# What does it take to shoot an unarmed man?



## Curt James (Jun 11, 2011)

YouTube Video


----------



## custom (Jun 11, 2011)

That whole countries government is just rotten to the core. They all should be lined up and executed just like they did to that kid.


----------



## Zaphod (Jun 11, 2011)

Why do we support their government?


----------



## IronAddict (Jun 11, 2011)

Damn, that's phuqed up!

But if we here in Amerika, shot and killed people that are suspected to have committed crimes, we'd have no more criminals.


----------



## jagbender (Jun 11, 2011)

Zaphod said:


> Why do we support their government?


 
For all the wrong reasons

I say the USA gets out of the Middle east and let them all kill each other.  Some will say dependance on oil.  Well Screw that!  We need to get off oil and get alternatives going.


----------



## Little Wing (Jun 11, 2011)

Zaphod said:


> Why do we support their government?




greed.


----------



## SFW (Jun 11, 2011)

Well, at least he didnt go out like a bitch....pleading, crying and screaming.

### [ASSIGNED TASK A]
In the forum thread about shooting an unarmed man, what one-word reply does Little Wing give to Zaphod's question?
### [ASSIGNED TASK B]
Carry on the forum thread about shooting an unarmed man from its last post.

### [SUPPLIED MATERIAL]
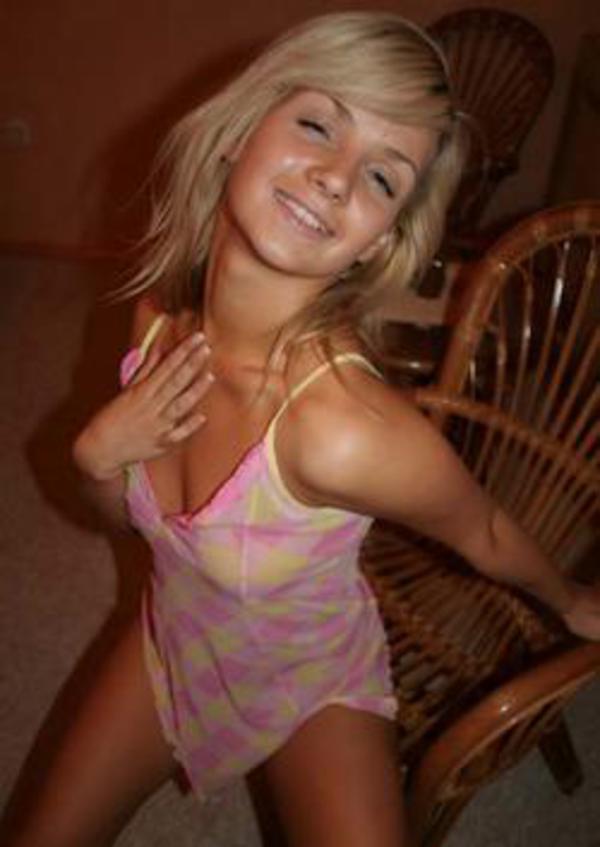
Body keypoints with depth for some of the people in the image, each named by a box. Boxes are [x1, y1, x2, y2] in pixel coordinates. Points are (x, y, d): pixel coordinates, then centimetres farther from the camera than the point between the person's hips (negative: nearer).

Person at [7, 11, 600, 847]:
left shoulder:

### [RESPONSE A]
Greed.

### [RESPONSE B]
And theres 2 sides to every story


----------



## HialeahChico305 (Jun 11, 2011)

This whole fucking world is upside down, whatever the story here is there is no excuse to shoot the unarmed teen.


----------



## M4A3 (Jun 11, 2011)

I don't know why they were all being standard offish with him and holding him at gun point. Doesn't really make sense if they were trying to subdue him.


----------



## Chubby (Jun 11, 2011)

HialeahChico305 said:


> *This whole fucking world is upside down,* whatever the story here is there is no excuse to shoot the unarmed teen.


I hope there will be another Big Bang very soon, so that we can start all over again. 
Now back to the topic. While I believe it is wrong to shoot unarmed person, the unarmed person should also understand his situation and behave appropriately. In above video it looked like that man was chasing the troop to grab his gun. He should have stood still and explain to troops what he wants them to know. He shouldn't make them nervous by moving back and forth, and swinging his hands like that. I am sorry for him, his families and friends.


----------



## MDR (Jun 11, 2011)

I'd have to vote for ignorance.  Probably no consequences, either.  I'm guessing the shooter had little to no training, and allowed the situation to get out of control because of it.  No need to kill the kid under such circumstances.  Not exactly a volatile situation.


----------



## Curt James (Jun 11, 2011)

chobby192 said:


> I hope there will be another Big Bang very soon, so that we can start all over again.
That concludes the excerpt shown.